The new mechanism would take into consideration "counter-cyclical factors", although no details were given. Traders and economists believe this potentially gives the central bank more leeway to fix the rate as it sees fit, irrespective of prevailing market conditions.

Last year, the yuan slipped some 6.5 percent against the dollar, and with uncertainty hanging over the Chinese economy and efforts to de-leverage the financial sector, many economists had forecast the slide would continue.

But so far this year, it has gained about 2.3 percent, and the appreciation of recent days has forced some analysts and investors to reconsider their outlook.

"The sudden surge in the yuan caused some panic among bank clients. Unlike the previous rallies in the yuan, this time, the one-way expectation of yuan depreciation has changed," a Shanghai-based trader at a Chinese bank said.

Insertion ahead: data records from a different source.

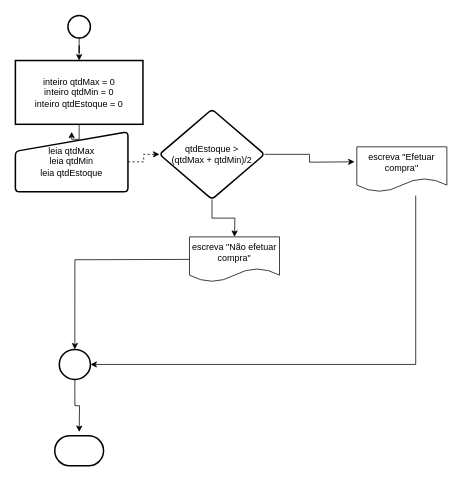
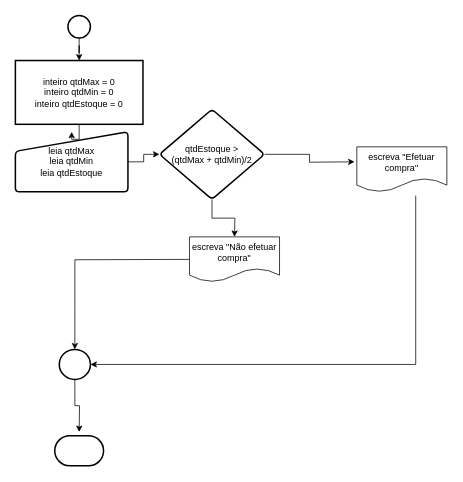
  <mxCell id="0" />
  <mxCell id="1" parent="0" />
  <mxCell id="2" value="" style="edgeStyle=orthogonalEdgeStyle;rounded=0;orthogonalLoop=1;jettySize=auto;html=1;" edge="1" parent="1" source="3" target="6"><mxGeometry relative="1" as="geometry" /></mxCell>
  <mxCell id="3" value="" style="strokeWidth=2;html=1;shape=mxgraph.flowchart.start_2;whiteSpace=wrap;" vertex="1" parent="1"><mxGeometry x="90" y="20" width="30" height="30" as="geometry" /></mxCell>
  <mxCell id="4" value="" style="strokeWidth=2;html=1;shape=mxgraph.flowchart.terminator;whiteSpace=wrap;" vertex="1" parent="1"><mxGeometry x="72.5" y="580" width="65" height="40" as="geometry" /></mxCell>
  <mxCell id="5" value="" style="edgeStyle=orthogonalEdgeStyle;rounded=0;orthogonalLoop=1;jettySize=auto;html=1;" edge="1" parent="1" source="6" target="8"><mxGeometry relative="1" as="geometry" /></mxCell>
  <mxCell id="6" value="inteiro qtdMax = 0&lt;br&gt;inteiro qtdMin = 0&lt;br&gt;inteiro qtdEstoque = 0" style="whiteSpace=wrap;html=1;strokeWidth=2;" vertex="1" parent="1"><mxGeometry x="20" y="80" width="170" height="85" as="geometry" /></mxCell>
- <mxCell id="7" value="" style="edgeStyle=orthogonalEdgeStyle;rounded=0;orthogonalLoop=1;jettySize=auto;html=1;dashed=1;" edge="1" parent="1" source="8" target="11"><mxGeometry relative="1" as="geometry" /></mxCell>
+ <mxCell id="7" value="" style="edgeStyle=orthogonalEdgeStyle;rounded=0;orthogonalLoop=1;jettySize=auto;html=1;" edge="1" parent="1" source="8" target="11"><mxGeometry relative="1" as="geometry" /></mxCell>
  <mxCell id="8" value="leia qtdMax&lt;br&gt;leia qtdMin&lt;br&gt;leia qtdEstoque" style="html=1;strokeWidth=2;shape=manualInput;whiteSpace=wrap;rounded=1;size=26;arcSize=11;" vertex="1" parent="1"><mxGeometry x="20" y="175" width="150" height="80" as="geometry" /></mxCell>
  <mxCell id="9" value="" style="edgeStyle=orthogonalEdgeStyle;rounded=0;orthogonalLoop=1;jettySize=auto;html=1;" edge="1" parent="1" source="11"><mxGeometry relative="1" as="geometry"><mxPoint x="312" y="315" as="targetPoint" /></mxGeometry></mxCell>
  <mxCell id="10" value="" style="edgeStyle=orthogonalEdgeStyle;rounded=0;orthogonalLoop=1;jettySize=auto;html=1;" edge="1" parent="1" source="11"><mxGeometry relative="1" as="geometry"><mxPoint x="472" y="215" as="targetPoint" /></mxGeometry></mxCell>
  <mxCell id="11" value="qtdEstoque &amp;gt; &lt;br&gt;(qtdMax + qtdMin)/2" style="rhombus;whiteSpace=wrap;html=1;strokeWidth=2;rounded=1;arcSize=11;" vertex="1" parent="1"><mxGeometry x="212" y="145" width="140" height="120" as="geometry" /></mxCell>
  <mxCell id="12" style="edgeStyle=orthogonalEdgeStyle;rounded=0;orthogonalLoop=1;jettySize=auto;html=1;entryX=0.5;entryY=0;entryDx=0;entryDy=0;" edge="1" parent="1" target="15"><mxGeometry relative="1" as="geometry"><mxPoint x="252" y="345" as="sourcePoint" /></mxGeometry></mxCell>
  <mxCell id="13" value="" style="edgeStyle=orthogonalEdgeStyle;rounded=0;orthogonalLoop=1;jettySize=auto;html=1;" edge="1" parent="1" target="15"><mxGeometry relative="1" as="geometry"><Array as="points"><mxPoint x="554" y="485" /></Array><mxPoint x="553.5" y="260" as="sourcePoint" /></mxGeometry></mxCell>
  <mxCell id="14" style="edgeStyle=orthogonalEdgeStyle;rounded=0;orthogonalLoop=1;jettySize=auto;html=1;" edge="1" parent="1" source="15"><mxGeometry relative="1" as="geometry"><mxPoint x="105" y="575" as="targetPoint" /></mxGeometry></mxCell>
  <mxCell id="15" value="" style="ellipse;whiteSpace=wrap;html=1;strokeWidth=2;rounded=1;arcSize=11;" vertex="1" parent="1"><mxGeometry x="78.5" y="465" width="41.5" height="40" as="geometry" /></mxCell>
  <mxCell id="16" value="escreva &quot;Efetuar compra&quot;" style="shape=document;whiteSpace=wrap;html=1;boundedLbl=1;" vertex="1" parent="1"><mxGeometry x="475" y="195" width="120" height="60" as="geometry" /></mxCell>
  <mxCell id="17" value="escreva &quot;Não efetuar compra&quot;" style="shape=document;whiteSpace=wrap;html=1;boundedLbl=1;" vertex="1" parent="1"><mxGeometry x="252" y="315" width="120" height="60" as="geometry" /></mxCell>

"Some clients were considering liquidating their dollar positions to stop loss. The next key level might be around 6.78 per dollar level," the trader said.

'RELATIVELY FRAGILE'

Financial News, a newspaper owned by the PBOC, said in a front page commentary on Thursday that adopting measures to stabilise expectations for financial markets and boost confidence is a good idea at a time when investor confidence was "relatively fragile".

"And it is more important to let the market understand that the Chinese economy has showed good and stable momentum, which would provide a solid base for stabilising development in the future," the paper said.

Traders last week said major state-owned banks were selling dollars in the onshore market - a move sometimes interpreted as part of the government's efforts to prop up the yuan.

On Thursday, the yuan midpoint was fixed at 6.8090 per dollar, lifting it 543 pips from the previous day's rate to its strongest level since Nov. 10.

Zhou Hao, an economist at Commerzbank in Singapore, said the administrative measures and market intervention could help stabilise the onshore and offshore yuan exchange rates, but there was "little fundamental support" for a stronger yuan.